Sammamish’s 244th project likely to distort traffic count figures

Sammamish City Council has approved a contract for up to $12,000 for a consultant to conduct a citywide traffic count. The program will include turning movement counts at 17 intersections during both morning and evening peak hours, and seven day average daily traffic counts at 38 locations.

Sammamish City Council has approved a contract for up to $12,000 for a consultant to conduct a citywide traffic count.

The program will include turning movement counts at 17 intersections during both morning and evening peak hours, and seven day average daily traffic counts at 38 locations.

City of Sammamish engineer Laura Philpot told the councilors that these figures are used in building the city’s transportation model, and to provide information during grant and funding applications for new roads projects.

The survey is estimated to cost just over $9,000, but the $12,000 budget will allow the addition of up to 10 additional sites.

The council, minus the absent Michele Petitti, approved the contract 6 – 0 at their most recent meeting on Feb. 16.

The contract approval was initially on the council’s consent agenda. But deputy mayor Nancy Whitten requested further discussion of the item, to express her concern about a number of streets that were close to failing traffic concurrency standards.

Whitten referred to technical memorandum from consultant David Evans and Associates in May of 2008, which claimed that a number of roadways in the city would be unable to cope with the increases in traffic likely to result from residential and commercial development in the proposed Town Center.

Councilmember Tom Odell referred to a number of traffic trouble-spots that he hoped to see studied, specifically the intersection of 228th Avenue NE and NE 8th Street/Inglewood Hill Road.

Councilmember Mark Cross said a clear understanding of traffic was “a livability issue.”

“How does the city feel during its most congested days?”

Judging from the general feeling of motorists in the city, the answer to that would be “not very good.”

Late last year, Kamuron Gurol, Director of Community Development at the City of Sammamish, said that traffic, roads and parking are the biggest problems facing the city.

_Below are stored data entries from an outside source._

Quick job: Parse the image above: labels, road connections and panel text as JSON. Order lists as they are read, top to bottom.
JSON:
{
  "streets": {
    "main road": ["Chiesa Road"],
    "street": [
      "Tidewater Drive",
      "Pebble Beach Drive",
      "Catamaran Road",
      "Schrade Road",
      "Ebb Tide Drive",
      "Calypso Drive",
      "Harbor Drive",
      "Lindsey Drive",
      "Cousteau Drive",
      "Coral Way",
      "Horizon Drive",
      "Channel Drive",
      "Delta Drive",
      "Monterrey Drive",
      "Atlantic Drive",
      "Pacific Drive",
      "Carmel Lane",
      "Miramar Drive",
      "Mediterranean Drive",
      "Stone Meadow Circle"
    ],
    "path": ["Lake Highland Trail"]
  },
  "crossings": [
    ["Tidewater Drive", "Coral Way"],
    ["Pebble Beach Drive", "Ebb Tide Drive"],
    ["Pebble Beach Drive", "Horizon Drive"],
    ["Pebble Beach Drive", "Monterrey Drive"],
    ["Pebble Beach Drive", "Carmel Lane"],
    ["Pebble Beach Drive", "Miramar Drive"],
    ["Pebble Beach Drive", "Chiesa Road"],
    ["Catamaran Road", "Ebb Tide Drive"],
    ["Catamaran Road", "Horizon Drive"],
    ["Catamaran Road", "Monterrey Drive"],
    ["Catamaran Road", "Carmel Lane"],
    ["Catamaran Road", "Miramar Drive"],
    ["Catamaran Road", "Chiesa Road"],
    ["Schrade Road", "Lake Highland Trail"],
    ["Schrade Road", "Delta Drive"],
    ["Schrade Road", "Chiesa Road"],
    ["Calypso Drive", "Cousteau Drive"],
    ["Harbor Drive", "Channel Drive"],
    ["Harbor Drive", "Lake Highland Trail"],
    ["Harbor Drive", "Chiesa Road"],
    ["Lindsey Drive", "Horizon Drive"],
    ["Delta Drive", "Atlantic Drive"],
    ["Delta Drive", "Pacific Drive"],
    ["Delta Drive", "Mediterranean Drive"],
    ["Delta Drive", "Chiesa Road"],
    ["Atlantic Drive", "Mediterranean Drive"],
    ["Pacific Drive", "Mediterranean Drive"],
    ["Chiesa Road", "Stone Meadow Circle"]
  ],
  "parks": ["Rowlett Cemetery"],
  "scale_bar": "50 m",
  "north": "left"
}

Philpot said she hoped the count would be conducted in March.

Last year’s count, for which the city paid a similar amount, was conducted during construction on East Lake Sammamish Parkway, meaning the figures were a distorted representation of actual traffic patterns in the city.

A number of councilors stressed the importance of conducting the count during a period when there were no major road projects on and around the Plateau, to get a clearer idea of natural traffic patterns. The count will be conducted before construction begins on the Eastlake Sammamish Parkway Phase 1b. However the 244th Avenue NE project will still be in progress in March, meaning that any figures taken during this time in this important corridor are likely to be less than accurate representations.